None of them will take credit for it, although Mo’Rum apparently wishes she did it. Swift repeats (for the umpteenth time) that every girl he gets “looks better than” Mo’Rum. Dude, Betty White looks better than Mo’Rum. Girl goes HARD. RomCom tries to push Swift away and yells at them to stop because they’re being annoying.
Oh, I’m sorry, are you annoyed, dear? What goes around comes around, etc.
Swift claims he doesn’t want to deal with “drama and pettiness.” Well, he certainly seems to have a knack for it! He whines to Ginger about Mo’Rum making his time miserable, and says Ginger is blinded by love. Ginger doesn’t want to get on the boat, but Mo’Rum and Latoya tell him not to be a bitch (like Swift).

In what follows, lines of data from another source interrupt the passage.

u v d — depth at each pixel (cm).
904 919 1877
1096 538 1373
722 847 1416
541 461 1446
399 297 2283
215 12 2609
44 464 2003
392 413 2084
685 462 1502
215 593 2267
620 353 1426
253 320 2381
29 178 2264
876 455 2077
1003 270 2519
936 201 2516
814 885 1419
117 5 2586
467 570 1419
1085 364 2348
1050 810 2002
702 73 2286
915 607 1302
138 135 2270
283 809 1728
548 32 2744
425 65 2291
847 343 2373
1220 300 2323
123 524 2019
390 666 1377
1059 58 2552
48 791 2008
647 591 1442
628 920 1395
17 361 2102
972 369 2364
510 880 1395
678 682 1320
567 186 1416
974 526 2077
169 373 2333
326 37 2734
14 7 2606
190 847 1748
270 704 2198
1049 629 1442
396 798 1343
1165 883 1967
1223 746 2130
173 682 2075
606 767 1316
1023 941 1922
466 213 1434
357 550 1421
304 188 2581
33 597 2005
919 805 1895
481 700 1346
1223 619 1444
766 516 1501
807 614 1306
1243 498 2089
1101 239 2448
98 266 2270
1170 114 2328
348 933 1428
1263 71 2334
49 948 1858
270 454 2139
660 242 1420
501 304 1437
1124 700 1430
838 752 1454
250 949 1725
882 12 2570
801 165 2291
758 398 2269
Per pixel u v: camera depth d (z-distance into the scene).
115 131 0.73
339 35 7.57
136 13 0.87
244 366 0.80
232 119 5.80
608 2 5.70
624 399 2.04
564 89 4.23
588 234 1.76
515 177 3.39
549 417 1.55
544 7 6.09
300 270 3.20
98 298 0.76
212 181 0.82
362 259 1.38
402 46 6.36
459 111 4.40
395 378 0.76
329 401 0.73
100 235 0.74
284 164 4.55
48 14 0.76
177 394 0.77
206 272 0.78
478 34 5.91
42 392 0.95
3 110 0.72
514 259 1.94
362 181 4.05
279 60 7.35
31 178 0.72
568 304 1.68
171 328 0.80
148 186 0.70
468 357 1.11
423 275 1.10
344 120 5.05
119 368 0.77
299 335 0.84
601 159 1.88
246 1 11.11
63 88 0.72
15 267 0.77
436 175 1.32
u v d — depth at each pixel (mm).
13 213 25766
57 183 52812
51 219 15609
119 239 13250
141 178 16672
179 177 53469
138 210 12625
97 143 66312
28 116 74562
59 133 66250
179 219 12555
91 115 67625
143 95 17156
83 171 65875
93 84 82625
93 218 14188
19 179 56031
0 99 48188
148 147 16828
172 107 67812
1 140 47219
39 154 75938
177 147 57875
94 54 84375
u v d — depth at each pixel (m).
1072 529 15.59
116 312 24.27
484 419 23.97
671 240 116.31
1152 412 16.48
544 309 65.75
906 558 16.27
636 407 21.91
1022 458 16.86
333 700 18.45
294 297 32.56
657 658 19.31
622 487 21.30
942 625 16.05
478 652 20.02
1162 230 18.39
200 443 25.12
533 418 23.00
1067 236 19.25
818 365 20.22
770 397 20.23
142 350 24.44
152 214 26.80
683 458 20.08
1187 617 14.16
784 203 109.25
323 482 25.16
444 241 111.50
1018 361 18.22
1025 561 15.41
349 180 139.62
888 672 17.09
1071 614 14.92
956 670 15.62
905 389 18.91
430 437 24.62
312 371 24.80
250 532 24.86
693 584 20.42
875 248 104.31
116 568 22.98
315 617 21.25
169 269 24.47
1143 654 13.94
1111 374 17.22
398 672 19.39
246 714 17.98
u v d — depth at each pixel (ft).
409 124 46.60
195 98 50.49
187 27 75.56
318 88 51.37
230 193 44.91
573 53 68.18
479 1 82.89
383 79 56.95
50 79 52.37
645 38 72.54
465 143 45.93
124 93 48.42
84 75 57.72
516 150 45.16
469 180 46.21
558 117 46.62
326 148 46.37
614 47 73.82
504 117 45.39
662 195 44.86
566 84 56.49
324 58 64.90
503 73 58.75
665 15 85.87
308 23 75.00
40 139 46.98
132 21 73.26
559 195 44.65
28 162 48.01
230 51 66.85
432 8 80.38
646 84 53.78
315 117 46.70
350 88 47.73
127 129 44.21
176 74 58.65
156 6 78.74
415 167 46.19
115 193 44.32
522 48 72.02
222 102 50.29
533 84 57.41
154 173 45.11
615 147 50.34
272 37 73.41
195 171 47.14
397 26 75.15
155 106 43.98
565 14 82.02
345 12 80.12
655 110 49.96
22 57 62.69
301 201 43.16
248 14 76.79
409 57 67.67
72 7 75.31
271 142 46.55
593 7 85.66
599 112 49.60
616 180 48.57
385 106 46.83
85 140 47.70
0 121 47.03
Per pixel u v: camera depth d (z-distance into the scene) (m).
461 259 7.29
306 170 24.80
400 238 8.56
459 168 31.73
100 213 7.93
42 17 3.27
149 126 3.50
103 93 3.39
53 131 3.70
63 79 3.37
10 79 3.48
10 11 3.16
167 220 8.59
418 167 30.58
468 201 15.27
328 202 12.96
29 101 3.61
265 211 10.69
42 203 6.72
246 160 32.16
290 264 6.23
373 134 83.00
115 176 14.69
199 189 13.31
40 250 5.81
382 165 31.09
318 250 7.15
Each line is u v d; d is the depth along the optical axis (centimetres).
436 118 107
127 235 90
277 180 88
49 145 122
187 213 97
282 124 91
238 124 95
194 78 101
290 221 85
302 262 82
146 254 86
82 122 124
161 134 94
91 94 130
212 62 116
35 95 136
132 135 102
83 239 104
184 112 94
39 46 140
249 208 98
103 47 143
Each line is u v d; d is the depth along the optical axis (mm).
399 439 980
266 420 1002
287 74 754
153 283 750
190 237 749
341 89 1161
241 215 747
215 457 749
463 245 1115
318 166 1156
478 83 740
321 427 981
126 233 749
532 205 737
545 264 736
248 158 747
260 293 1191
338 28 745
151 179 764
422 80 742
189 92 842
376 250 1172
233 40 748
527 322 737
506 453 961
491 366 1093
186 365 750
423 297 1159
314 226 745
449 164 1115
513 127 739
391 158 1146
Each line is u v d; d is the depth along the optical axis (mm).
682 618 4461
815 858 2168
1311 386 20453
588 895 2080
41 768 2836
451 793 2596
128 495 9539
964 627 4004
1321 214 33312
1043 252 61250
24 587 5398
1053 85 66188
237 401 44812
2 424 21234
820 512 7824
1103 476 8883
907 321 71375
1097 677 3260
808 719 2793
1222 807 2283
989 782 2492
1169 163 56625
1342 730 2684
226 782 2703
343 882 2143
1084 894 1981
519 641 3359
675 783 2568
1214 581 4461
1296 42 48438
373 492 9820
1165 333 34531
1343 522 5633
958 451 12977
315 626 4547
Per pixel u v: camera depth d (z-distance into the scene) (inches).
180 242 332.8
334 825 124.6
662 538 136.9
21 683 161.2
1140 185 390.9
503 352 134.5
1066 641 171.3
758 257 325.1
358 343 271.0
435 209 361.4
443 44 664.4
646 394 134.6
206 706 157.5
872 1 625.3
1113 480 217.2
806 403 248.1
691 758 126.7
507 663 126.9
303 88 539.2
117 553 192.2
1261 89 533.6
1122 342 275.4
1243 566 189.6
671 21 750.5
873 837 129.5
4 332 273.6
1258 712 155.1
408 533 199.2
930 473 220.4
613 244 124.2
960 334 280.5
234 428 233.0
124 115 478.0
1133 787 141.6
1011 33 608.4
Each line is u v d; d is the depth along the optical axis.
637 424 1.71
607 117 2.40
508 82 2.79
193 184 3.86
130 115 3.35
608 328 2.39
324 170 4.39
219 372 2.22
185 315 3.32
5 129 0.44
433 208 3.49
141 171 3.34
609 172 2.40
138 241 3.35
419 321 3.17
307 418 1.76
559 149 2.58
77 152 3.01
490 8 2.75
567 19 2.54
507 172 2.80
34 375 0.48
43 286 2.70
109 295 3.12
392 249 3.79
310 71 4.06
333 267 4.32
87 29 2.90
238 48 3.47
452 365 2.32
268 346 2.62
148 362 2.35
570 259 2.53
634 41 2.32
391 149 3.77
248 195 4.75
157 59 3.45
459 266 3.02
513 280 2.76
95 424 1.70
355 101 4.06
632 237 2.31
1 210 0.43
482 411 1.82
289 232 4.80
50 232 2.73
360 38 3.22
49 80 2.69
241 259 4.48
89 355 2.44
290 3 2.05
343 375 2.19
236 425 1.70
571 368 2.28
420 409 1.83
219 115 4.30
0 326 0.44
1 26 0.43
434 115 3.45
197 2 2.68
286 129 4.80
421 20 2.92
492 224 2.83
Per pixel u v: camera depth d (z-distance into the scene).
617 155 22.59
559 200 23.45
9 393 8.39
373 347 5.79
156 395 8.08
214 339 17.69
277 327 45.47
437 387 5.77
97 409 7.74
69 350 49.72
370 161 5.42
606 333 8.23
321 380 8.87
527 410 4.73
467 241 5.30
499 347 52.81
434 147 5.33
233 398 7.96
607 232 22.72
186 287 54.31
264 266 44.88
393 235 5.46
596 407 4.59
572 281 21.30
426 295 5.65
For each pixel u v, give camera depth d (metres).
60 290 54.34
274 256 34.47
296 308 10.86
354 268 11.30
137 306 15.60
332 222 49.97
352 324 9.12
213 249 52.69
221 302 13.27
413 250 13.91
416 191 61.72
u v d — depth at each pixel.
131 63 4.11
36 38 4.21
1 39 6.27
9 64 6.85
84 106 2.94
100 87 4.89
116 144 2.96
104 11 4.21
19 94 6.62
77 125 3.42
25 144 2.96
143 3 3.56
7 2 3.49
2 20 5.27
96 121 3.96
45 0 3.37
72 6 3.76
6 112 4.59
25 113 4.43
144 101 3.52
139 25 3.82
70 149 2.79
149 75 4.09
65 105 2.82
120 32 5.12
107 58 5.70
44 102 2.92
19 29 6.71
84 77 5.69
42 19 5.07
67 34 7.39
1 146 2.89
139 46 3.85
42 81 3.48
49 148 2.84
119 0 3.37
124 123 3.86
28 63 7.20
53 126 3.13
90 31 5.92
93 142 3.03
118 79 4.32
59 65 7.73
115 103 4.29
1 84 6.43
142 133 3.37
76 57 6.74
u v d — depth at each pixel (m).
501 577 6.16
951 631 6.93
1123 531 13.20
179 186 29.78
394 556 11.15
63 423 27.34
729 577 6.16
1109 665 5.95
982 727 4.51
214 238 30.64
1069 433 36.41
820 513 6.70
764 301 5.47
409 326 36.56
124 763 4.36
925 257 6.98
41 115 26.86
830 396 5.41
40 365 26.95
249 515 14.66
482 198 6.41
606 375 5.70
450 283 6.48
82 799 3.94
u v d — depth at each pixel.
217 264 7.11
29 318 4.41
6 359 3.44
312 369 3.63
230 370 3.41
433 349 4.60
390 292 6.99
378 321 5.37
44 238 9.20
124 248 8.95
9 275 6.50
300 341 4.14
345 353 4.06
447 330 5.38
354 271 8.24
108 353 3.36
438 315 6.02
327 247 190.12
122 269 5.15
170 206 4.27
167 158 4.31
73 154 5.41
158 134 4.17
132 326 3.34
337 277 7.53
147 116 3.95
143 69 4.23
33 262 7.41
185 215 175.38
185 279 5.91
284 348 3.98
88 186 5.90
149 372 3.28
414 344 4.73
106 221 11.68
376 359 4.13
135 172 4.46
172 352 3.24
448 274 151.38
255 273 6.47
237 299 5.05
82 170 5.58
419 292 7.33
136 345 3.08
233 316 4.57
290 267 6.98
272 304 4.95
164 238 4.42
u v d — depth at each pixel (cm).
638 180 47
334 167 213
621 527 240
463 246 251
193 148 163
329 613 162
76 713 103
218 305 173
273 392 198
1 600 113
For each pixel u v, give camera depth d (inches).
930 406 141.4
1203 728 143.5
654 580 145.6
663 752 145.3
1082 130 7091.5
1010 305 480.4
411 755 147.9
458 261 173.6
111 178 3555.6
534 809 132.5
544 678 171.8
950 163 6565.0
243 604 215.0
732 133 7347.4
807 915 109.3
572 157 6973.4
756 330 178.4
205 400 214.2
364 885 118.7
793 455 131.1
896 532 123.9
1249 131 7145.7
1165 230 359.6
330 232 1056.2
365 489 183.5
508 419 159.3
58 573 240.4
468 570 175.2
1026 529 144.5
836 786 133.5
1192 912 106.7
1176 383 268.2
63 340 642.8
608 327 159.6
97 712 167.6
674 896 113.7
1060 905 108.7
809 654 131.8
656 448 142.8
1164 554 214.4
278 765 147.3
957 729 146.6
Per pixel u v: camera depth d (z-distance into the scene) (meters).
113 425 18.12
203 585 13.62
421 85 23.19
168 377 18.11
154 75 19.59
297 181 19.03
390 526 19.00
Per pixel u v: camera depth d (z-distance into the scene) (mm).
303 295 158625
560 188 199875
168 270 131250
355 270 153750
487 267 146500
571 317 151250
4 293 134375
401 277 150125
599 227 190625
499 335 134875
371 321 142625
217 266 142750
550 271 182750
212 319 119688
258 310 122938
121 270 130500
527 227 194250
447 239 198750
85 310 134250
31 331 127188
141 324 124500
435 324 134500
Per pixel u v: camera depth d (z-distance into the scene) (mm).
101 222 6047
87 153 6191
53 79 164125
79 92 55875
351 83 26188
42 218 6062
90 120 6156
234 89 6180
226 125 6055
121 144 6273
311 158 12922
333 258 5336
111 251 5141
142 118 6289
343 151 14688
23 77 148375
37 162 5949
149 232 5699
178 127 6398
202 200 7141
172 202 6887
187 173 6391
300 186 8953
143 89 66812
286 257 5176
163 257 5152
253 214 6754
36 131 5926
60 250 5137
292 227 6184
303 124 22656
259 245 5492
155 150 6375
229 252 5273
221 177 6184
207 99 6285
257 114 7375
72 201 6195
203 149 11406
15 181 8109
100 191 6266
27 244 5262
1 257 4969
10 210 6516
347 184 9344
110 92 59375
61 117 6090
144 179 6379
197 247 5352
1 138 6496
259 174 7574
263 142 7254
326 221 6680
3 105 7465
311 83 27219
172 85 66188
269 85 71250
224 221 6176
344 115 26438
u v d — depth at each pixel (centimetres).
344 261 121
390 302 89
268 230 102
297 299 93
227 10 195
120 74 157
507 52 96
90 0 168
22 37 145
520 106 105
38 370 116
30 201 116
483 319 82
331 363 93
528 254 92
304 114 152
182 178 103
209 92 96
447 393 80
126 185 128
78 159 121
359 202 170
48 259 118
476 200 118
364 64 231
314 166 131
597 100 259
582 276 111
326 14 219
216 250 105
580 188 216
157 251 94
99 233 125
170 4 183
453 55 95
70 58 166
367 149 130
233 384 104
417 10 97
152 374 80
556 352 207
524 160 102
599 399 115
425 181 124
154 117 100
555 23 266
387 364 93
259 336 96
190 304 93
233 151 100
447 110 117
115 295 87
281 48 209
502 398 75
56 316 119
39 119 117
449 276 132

Mo’Rum actually tells him to “hit the kid already.” Oh, honey, you do not want that. He’d get sent home and you’d only have Latoya left to hang out with.
Back at the house, Ginger tries to sit down and talk to Swift, but Swift insists on waiting until Ginger is sober to talk. They go back and forth for a bit, before Ginger finally gives up. Somehow, Mo’Rum thinks this makes him look like a bitch, even though this is another one of those rare cases when Swift has a point. Naturally, Ginger is not happy to hear that he looks soft for not forcing a conversation with Swift that would have inevitably turned into a fight. Mo’Rum’s Staten Island attitude is coming out in spades (it’s always been there, but it’s intense this episode), and I’m liking her less and less.
The next morning, Swift decides that going to church will bring him some peace of mind, so he heads out to go do that. Excellent, now how do we get some freaking peace of mind after this clusterfuck of an episode?
Mo’Rum tells Ginger that when he gets mad, he should find something else to do instead of letting Swift talk him down, because it’s “not a good look.”
Speaking of “not a good look,” it’s Fat Betty Draper Plus Twenty Years!
Swift comes back from church a changed man. Captain Needy: “You went to church?” “Yeah.” “On purpose?!” HA! Sober Captain Needy is kind of awesome sometimes. Swift reads some scripture about being nice to enemies. What a wonderful sentiment. Anyway, time will tell if he is truly cured of picking stupid fights and not respecting women!
Swift leaves a note on Latoya’s bed and a slice of apple pie in her top dresser drawer. Needless to say, she’s suspicious of his motives, and he doesn’t help his case by grinning the whole time she’s accusing him of poisoning the pie. Apparently he went so far as to say “Muahahahaha” in his note. Latoya says an apology would have been a less suspicious gesture, but he doesn’t offer one of those. They’re both smiling though, so maybe things are on the mend between them.